Records contained in a dataset:
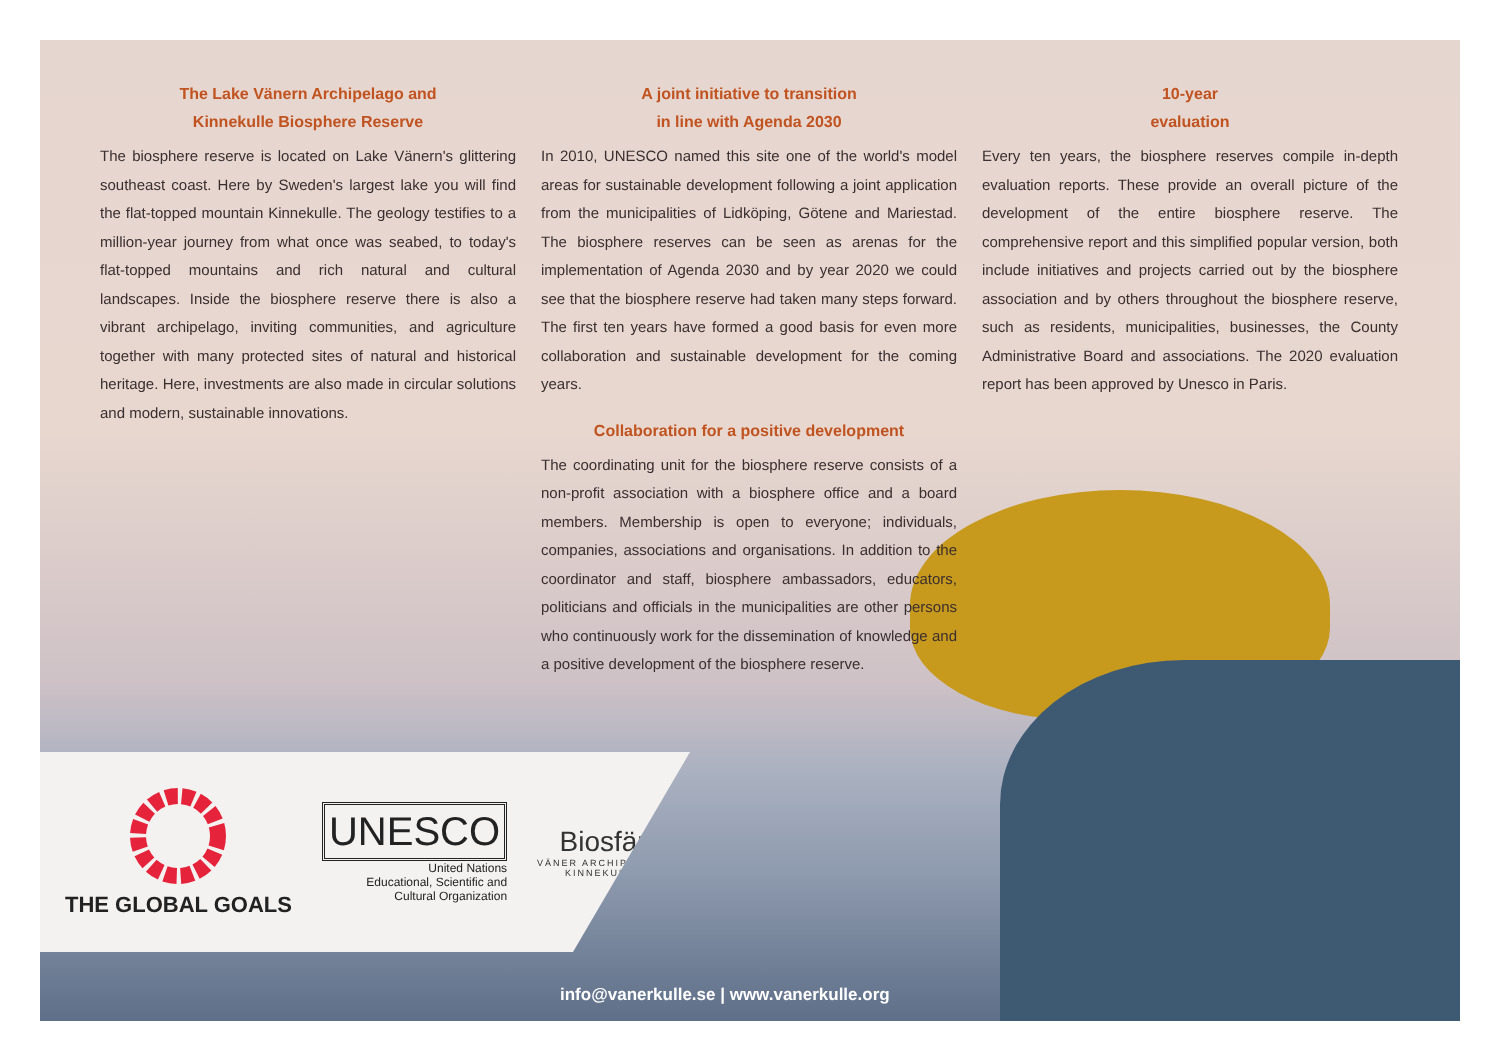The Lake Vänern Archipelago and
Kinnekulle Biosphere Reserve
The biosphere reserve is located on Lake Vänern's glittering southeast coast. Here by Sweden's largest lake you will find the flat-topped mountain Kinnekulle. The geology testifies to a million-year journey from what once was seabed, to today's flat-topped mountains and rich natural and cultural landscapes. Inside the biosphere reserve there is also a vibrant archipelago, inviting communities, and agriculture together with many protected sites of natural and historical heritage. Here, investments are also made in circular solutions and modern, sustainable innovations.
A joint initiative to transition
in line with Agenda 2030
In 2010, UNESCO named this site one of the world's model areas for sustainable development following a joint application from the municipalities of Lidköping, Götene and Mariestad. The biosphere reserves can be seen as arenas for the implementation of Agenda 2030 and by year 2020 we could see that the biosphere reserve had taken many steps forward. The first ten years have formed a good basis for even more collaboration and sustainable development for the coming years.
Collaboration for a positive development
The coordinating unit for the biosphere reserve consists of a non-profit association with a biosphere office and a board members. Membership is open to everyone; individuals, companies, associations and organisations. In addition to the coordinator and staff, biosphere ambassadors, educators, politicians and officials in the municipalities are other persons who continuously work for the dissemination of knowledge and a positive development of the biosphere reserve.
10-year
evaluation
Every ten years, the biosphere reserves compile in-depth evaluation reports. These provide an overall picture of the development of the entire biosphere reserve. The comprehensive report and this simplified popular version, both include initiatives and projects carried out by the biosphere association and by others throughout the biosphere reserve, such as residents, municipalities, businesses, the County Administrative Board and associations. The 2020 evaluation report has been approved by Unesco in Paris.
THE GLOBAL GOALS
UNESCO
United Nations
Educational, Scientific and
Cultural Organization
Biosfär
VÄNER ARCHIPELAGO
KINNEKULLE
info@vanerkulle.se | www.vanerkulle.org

WHAT THE TASK REQUIRES: Retype exactly, and only, the lines above from the one where "Kinnekulle Biosphere Reserve" occurs up to and including the one where "in line with Agenda 2030" occurs.

ANSWER SPACE:
Kinnekulle Biosphere Reserve
The biosphere reserve is located on Lake Vänern's glittering southeast coast. Here by Sweden's largest lake you will find the flat-topped mountain Kinnekulle. The geology testifies to a million-year journey from what once was seabed, to today's flat-topped mountains and rich natural and cultural landscapes. Inside the biosphere reserve there is also a vibrant archipelago, inviting communities, and agriculture together with many protected sites of natural and historical heritage. Here, investments are also made in circular solutions and modern, sustainable innovations.
A joint initiative to transition
in line with Agenda 2030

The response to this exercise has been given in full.